=== TASKS TO COMPLETE ===
A) In the passage on DEIB, what company did Mr. Bertil Hult found?
B) Please write out the passage on DEIB word for word, starting at "This business school" and ending at "and beliefs reside.".

=== SELECTION ===
━━━
Ultimately, it’s about our common good
It is, however, a third argument that I believe is the key to promulgating the social change that DEIB calls for—the “governance” argument. By governance, I am referring to what is called “practical wisdom,” the classical Aristotelian virtue philosophy that espouses the intuitive notion that humanity must strive to fulfill a common good, and not get stuck in egoism for individual benefit. The governance argument is the theory that prompted democracy as we know it. It is the philosophical underpinning of the American Revolution and the US Constitution, and the theory that drove the French to declare “liberté, egalité, et fraternité” as the guiding principles of the French Revolution. It is reflected in the innate desire for freedom that drives people living in every dictatorship in the world.
Research proves that diverse groups and organizations perform best.
A practically wise normal
In my view, it is the governance argument that drives us to insist that the core DEIB idea is plain common sense – what is normal – on our campuses. In fact, Hult was founded on the idea that business is global, and students benefit from engaging in diverse groups and environments around the world. The patron of our school, Mr. Bertil Hult, founded what has become the world’s largest private language company – EF – based on the very idea of bridging boundaries through better language and communication skills.
I am convinced that this practically wise normal about DEIB will evolve in all business school communities. However, unless you want to call for guns, guillotines, and bloodshed, we must recognize also that social change takes time. We must achieve it step by step, day by day, and accomplishment by accomplishment, as we do at Hult.
Not a quick fix
Some might argue that accepting this evolving approach is a stance so often taken by those with privilege, like: hold your horses, change will happen soon enough, so just slow down. Yes, that is often a ruse by those in power who are afraid of change, I know. But at Hult, we thrive on change: new curricula, new pedagogy, new assessment, new programs, new partnerships, new organization, new almost-anything.
Those in power … are afraid of change … But at Hult, we thrive on change.
This business school is much faster than any of the other six I have had the privilege to work for. Nevertheless, commitment to change must be balanced by patience. The idea that all change about such an important matter as DEIB must happen tomorrow is a counterproductive pipedream that often only leads to cosmetic changes and sometimes even defiance, not transformation of the deep structure where values, norms, and beliefs reside.
━━━
=== DATA EXTRACT ===
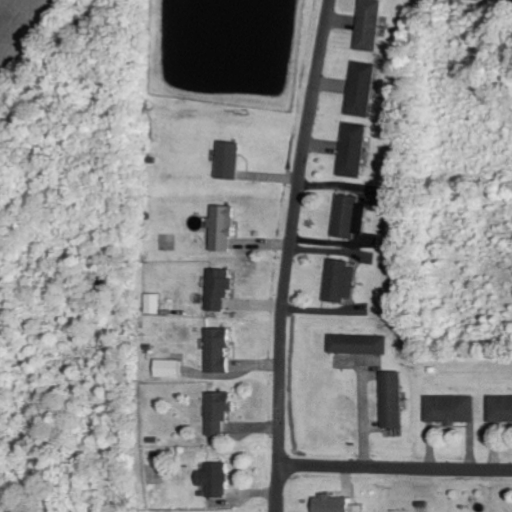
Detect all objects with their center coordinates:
building: (367, 25)
building: (359, 89)
building: (352, 150)
building: (225, 160)
building: (344, 216)
building: (220, 229)
road: (286, 254)
building: (336, 282)
building: (217, 289)
building: (153, 303)
building: (356, 344)
building: (215, 351)
building: (168, 368)
building: (389, 400)
building: (448, 409)
building: (499, 409)
building: (216, 411)
road: (394, 466)
building: (212, 480)
building: (329, 504)
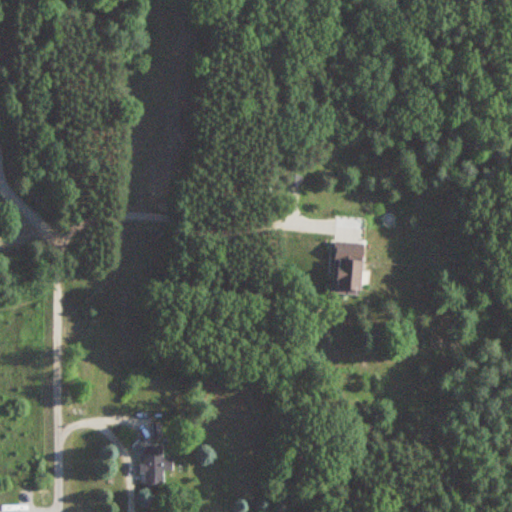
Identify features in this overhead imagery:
building: (346, 268)
building: (153, 466)
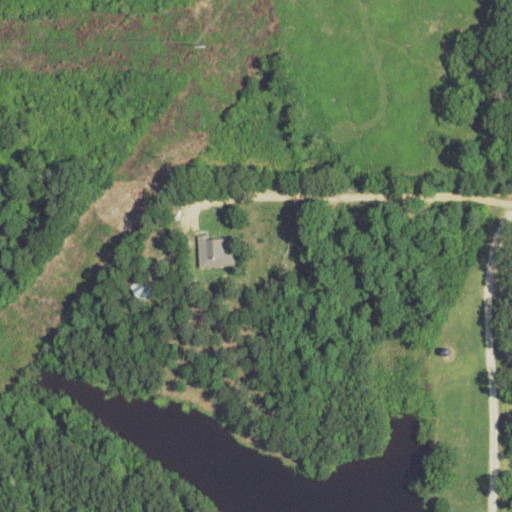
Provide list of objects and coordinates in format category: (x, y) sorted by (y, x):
road: (490, 361)
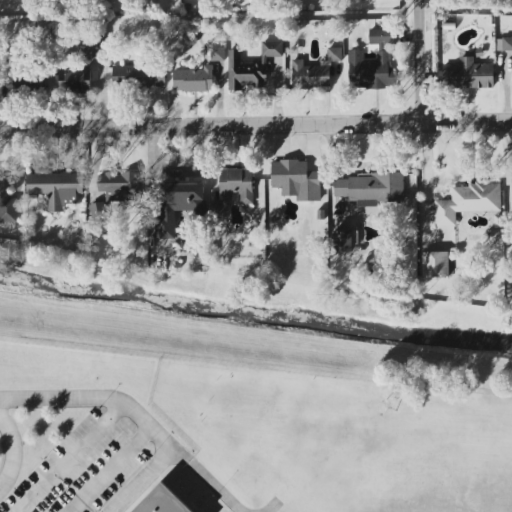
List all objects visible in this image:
building: (449, 26)
building: (382, 36)
building: (504, 44)
building: (90, 50)
building: (218, 54)
building: (335, 54)
road: (420, 61)
building: (251, 67)
building: (370, 71)
building: (139, 75)
building: (310, 75)
building: (468, 75)
building: (194, 79)
building: (74, 82)
building: (32, 83)
road: (256, 124)
building: (296, 180)
building: (56, 188)
building: (368, 188)
building: (115, 191)
building: (233, 191)
building: (7, 202)
building: (467, 202)
building: (177, 204)
building: (342, 241)
building: (439, 264)
road: (137, 413)
road: (74, 459)
parking lot: (85, 467)
road: (110, 470)
road: (50, 474)
building: (162, 501)
building: (170, 502)
road: (273, 507)
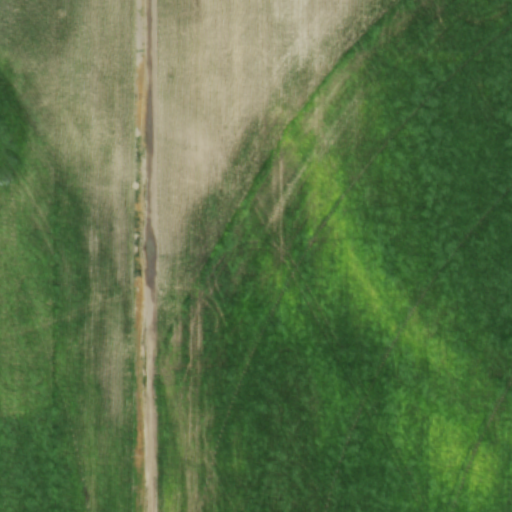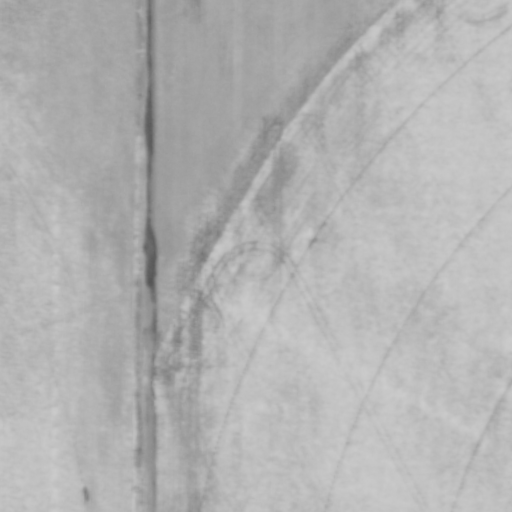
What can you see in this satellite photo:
crop: (257, 253)
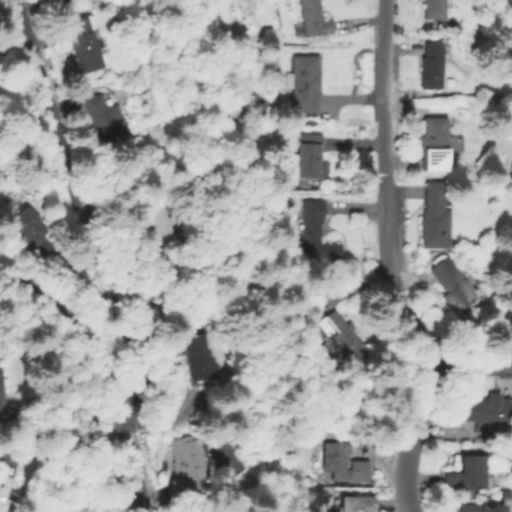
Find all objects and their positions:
building: (432, 9)
building: (435, 9)
building: (311, 18)
building: (311, 20)
building: (82, 43)
building: (84, 43)
road: (301, 63)
building: (429, 64)
building: (433, 65)
building: (306, 82)
building: (302, 83)
building: (262, 109)
building: (102, 117)
building: (107, 121)
building: (433, 143)
building: (438, 144)
building: (308, 156)
building: (309, 157)
building: (432, 215)
building: (436, 215)
building: (155, 216)
building: (30, 229)
building: (33, 229)
building: (162, 229)
building: (318, 231)
building: (314, 234)
building: (449, 284)
building: (452, 285)
building: (510, 310)
building: (509, 316)
building: (341, 335)
building: (336, 337)
building: (200, 357)
building: (198, 358)
road: (478, 362)
road: (99, 364)
building: (484, 409)
building: (488, 409)
road: (413, 430)
building: (0, 461)
building: (340, 462)
building: (185, 464)
building: (188, 464)
building: (342, 465)
building: (467, 474)
building: (469, 474)
building: (5, 491)
building: (506, 494)
building: (354, 503)
building: (359, 504)
road: (124, 505)
road: (141, 506)
building: (480, 507)
building: (485, 508)
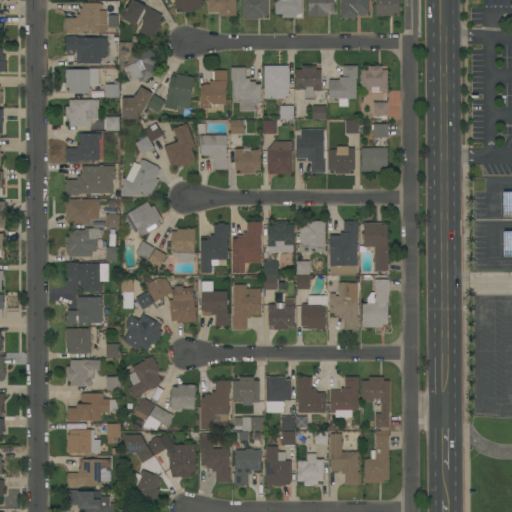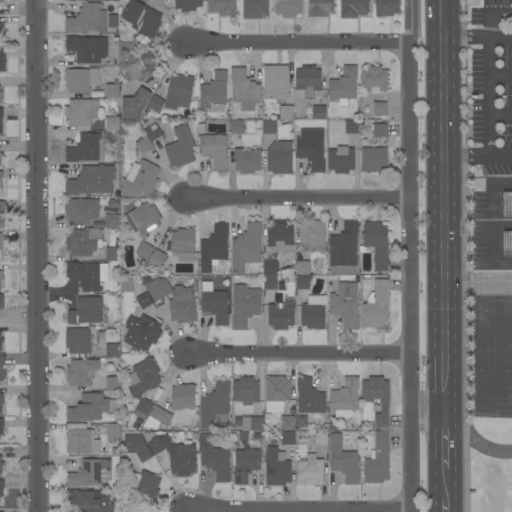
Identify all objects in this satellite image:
building: (146, 0)
building: (0, 1)
building: (186, 4)
building: (187, 5)
building: (219, 7)
building: (222, 7)
building: (319, 7)
building: (319, 7)
building: (386, 7)
building: (386, 7)
building: (254, 8)
building: (286, 8)
building: (288, 8)
building: (353, 8)
building: (353, 8)
building: (253, 9)
road: (510, 14)
building: (141, 17)
building: (86, 18)
building: (142, 18)
building: (87, 19)
road: (490, 19)
road: (409, 21)
building: (0, 32)
building: (1, 33)
road: (477, 37)
road: (294, 41)
building: (87, 48)
building: (87, 49)
building: (1, 59)
building: (2, 61)
building: (141, 66)
building: (138, 67)
road: (499, 74)
road: (487, 75)
building: (372, 78)
building: (81, 79)
building: (374, 79)
building: (80, 80)
building: (307, 80)
building: (308, 80)
building: (275, 81)
building: (275, 81)
building: (343, 84)
building: (343, 86)
building: (244, 89)
building: (112, 90)
building: (213, 90)
building: (243, 90)
building: (214, 91)
building: (178, 92)
building: (179, 92)
building: (1, 93)
building: (154, 103)
building: (155, 103)
building: (135, 104)
building: (133, 106)
building: (378, 108)
building: (380, 109)
building: (79, 111)
building: (81, 112)
building: (318, 112)
building: (286, 113)
road: (500, 114)
building: (1, 120)
building: (0, 122)
building: (112, 123)
building: (236, 126)
building: (350, 126)
building: (269, 127)
building: (351, 127)
building: (379, 130)
building: (380, 130)
building: (153, 132)
road: (488, 134)
building: (148, 138)
building: (144, 145)
building: (179, 147)
building: (181, 147)
building: (310, 147)
building: (83, 148)
building: (84, 148)
building: (213, 149)
building: (214, 149)
building: (311, 149)
road: (466, 154)
road: (491, 155)
building: (279, 156)
road: (503, 156)
building: (1, 157)
building: (279, 157)
building: (339, 159)
building: (373, 159)
building: (373, 159)
building: (246, 160)
building: (247, 160)
building: (341, 160)
building: (139, 179)
building: (140, 179)
building: (90, 180)
building: (92, 180)
building: (1, 182)
road: (295, 196)
road: (444, 205)
building: (81, 210)
building: (81, 210)
building: (1, 212)
building: (0, 214)
building: (143, 217)
building: (143, 218)
building: (112, 221)
road: (409, 226)
building: (311, 236)
building: (312, 236)
building: (279, 237)
building: (280, 237)
building: (82, 241)
building: (181, 241)
building: (80, 242)
building: (376, 242)
building: (1, 243)
building: (376, 243)
building: (183, 244)
building: (0, 245)
building: (213, 246)
building: (245, 247)
building: (246, 247)
building: (214, 248)
building: (143, 250)
building: (144, 250)
building: (343, 250)
building: (344, 250)
building: (112, 254)
road: (34, 256)
building: (156, 257)
building: (157, 257)
building: (270, 267)
building: (269, 272)
building: (87, 275)
building: (88, 275)
building: (303, 275)
building: (1, 277)
building: (0, 280)
building: (270, 282)
building: (153, 292)
road: (496, 297)
road: (511, 297)
building: (144, 300)
building: (174, 300)
building: (214, 302)
building: (213, 303)
building: (1, 304)
building: (181, 304)
building: (344, 304)
building: (244, 305)
building: (244, 305)
building: (345, 305)
building: (375, 305)
building: (0, 306)
building: (376, 306)
building: (85, 310)
building: (85, 311)
building: (313, 312)
building: (311, 313)
building: (280, 314)
building: (280, 316)
building: (142, 330)
building: (143, 330)
building: (0, 340)
building: (76, 340)
building: (78, 340)
building: (0, 341)
building: (111, 350)
building: (112, 350)
road: (482, 350)
parking lot: (494, 351)
road: (510, 351)
road: (300, 352)
building: (1, 368)
building: (2, 368)
building: (80, 371)
building: (81, 372)
building: (142, 377)
building: (143, 377)
building: (113, 383)
building: (244, 390)
building: (245, 390)
building: (276, 393)
building: (276, 393)
building: (344, 395)
building: (181, 396)
building: (183, 397)
building: (308, 397)
building: (309, 397)
building: (377, 397)
building: (344, 398)
building: (1, 401)
building: (214, 402)
building: (0, 403)
building: (214, 404)
road: (496, 404)
road: (511, 405)
building: (91, 407)
building: (88, 408)
building: (142, 408)
road: (427, 411)
building: (152, 414)
building: (156, 417)
road: (446, 421)
building: (292, 422)
building: (251, 423)
building: (287, 423)
building: (252, 424)
building: (1, 425)
building: (0, 429)
building: (377, 430)
building: (112, 432)
building: (286, 438)
building: (320, 438)
building: (288, 439)
building: (82, 441)
building: (80, 442)
road: (478, 442)
building: (136, 446)
building: (162, 452)
building: (175, 455)
building: (213, 458)
building: (214, 458)
building: (377, 459)
road: (446, 459)
building: (342, 460)
building: (343, 460)
road: (408, 461)
building: (245, 464)
building: (245, 464)
building: (0, 465)
building: (1, 465)
building: (275, 467)
building: (276, 467)
building: (309, 470)
building: (309, 470)
building: (89, 473)
building: (89, 473)
building: (146, 486)
building: (1, 487)
building: (143, 488)
building: (0, 491)
road: (447, 500)
building: (89, 501)
building: (92, 502)
road: (301, 508)
building: (138, 511)
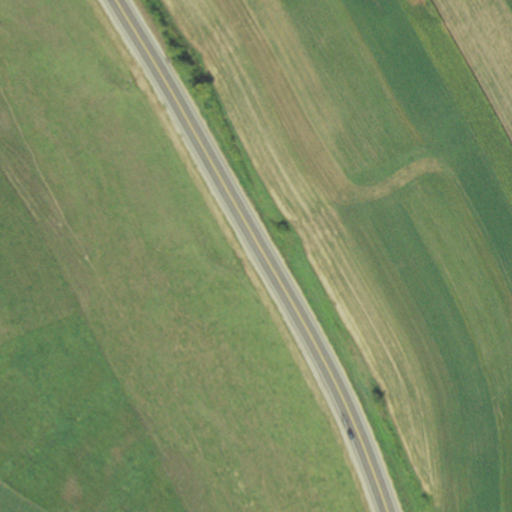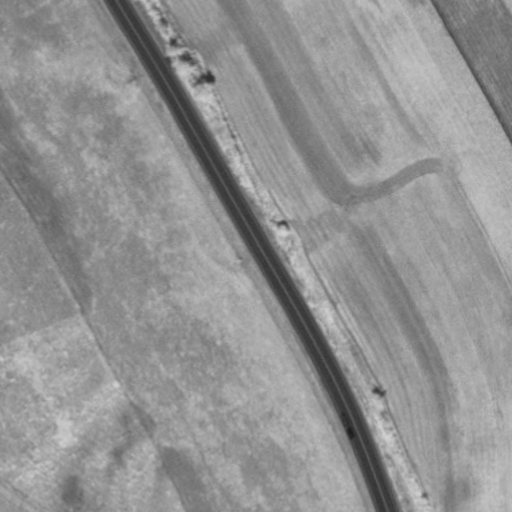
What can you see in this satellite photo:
road: (257, 250)
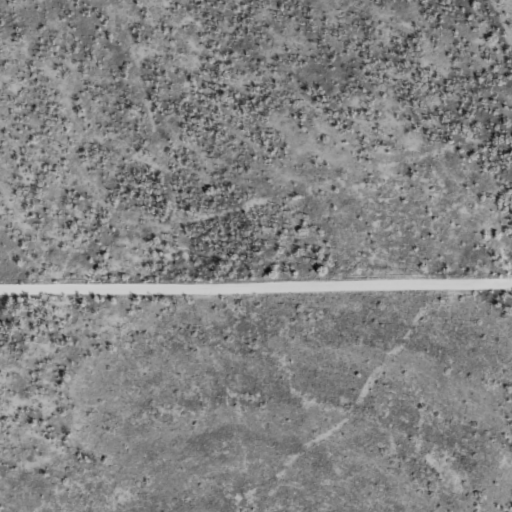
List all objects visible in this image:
road: (256, 319)
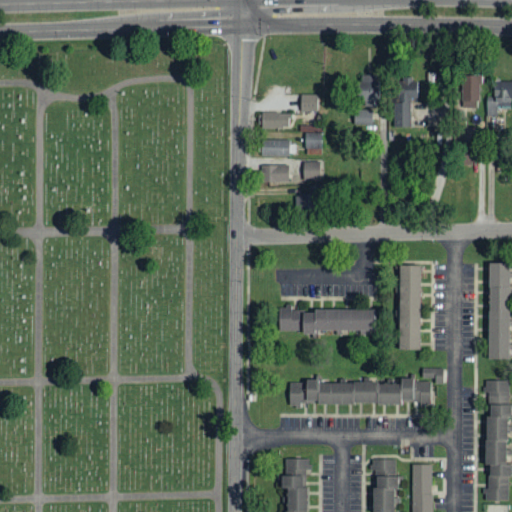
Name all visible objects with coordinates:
road: (246, 5)
traffic signals: (246, 11)
road: (379, 11)
road: (123, 14)
building: (367, 89)
building: (470, 91)
building: (499, 97)
building: (403, 100)
building: (308, 102)
building: (362, 116)
building: (274, 119)
road: (190, 132)
building: (312, 140)
building: (273, 147)
building: (311, 170)
building: (275, 172)
road: (94, 230)
road: (374, 232)
road: (236, 261)
road: (338, 273)
park: (112, 278)
road: (114, 301)
road: (39, 302)
building: (408, 306)
building: (409, 306)
building: (498, 309)
building: (497, 310)
building: (328, 317)
building: (324, 319)
road: (455, 371)
road: (108, 380)
building: (361, 390)
building: (366, 390)
road: (345, 436)
building: (496, 439)
building: (496, 440)
road: (220, 447)
road: (342, 474)
building: (293, 484)
building: (295, 484)
building: (383, 484)
building: (383, 484)
building: (421, 487)
building: (422, 487)
road: (109, 497)
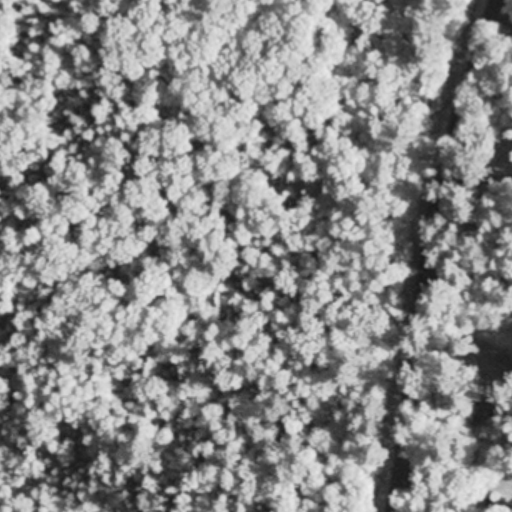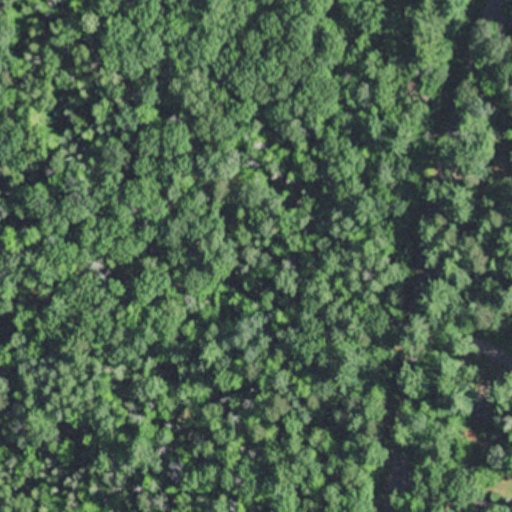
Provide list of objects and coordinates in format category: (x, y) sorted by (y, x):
road: (435, 253)
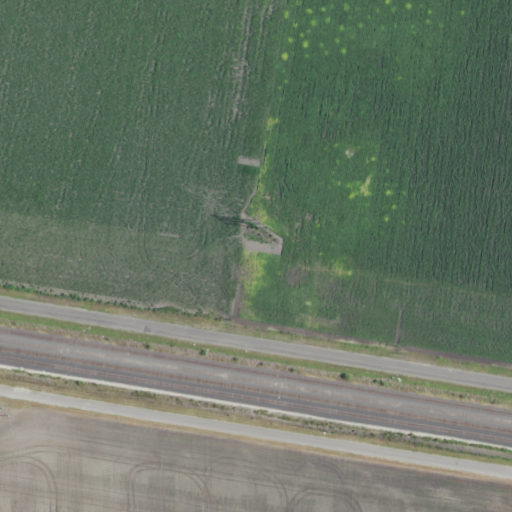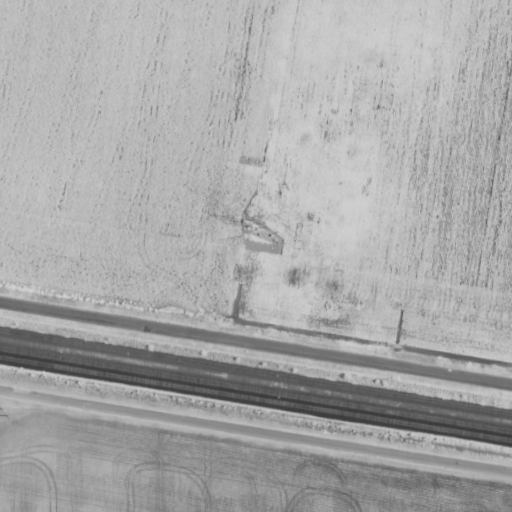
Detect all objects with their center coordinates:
crop: (266, 161)
building: (348, 164)
power tower: (247, 221)
road: (256, 343)
railway: (256, 377)
railway: (256, 388)
road: (255, 439)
━━━
=== EXERCISE ANSWERS ===
A) EF, which has become the world's largest private language company.

B)
This business school is much faster than any of the other six I have had the privilege to work for. Nevertheless, commitment to change must be balanced by patience. The idea that all change about such an important matter as DEIB must happen tomorrow is a counterproductive pipedream that often only leads to cosmetic changes and sometimes even defiance, not transformation of the deep structure where values, norms, and beliefs reside.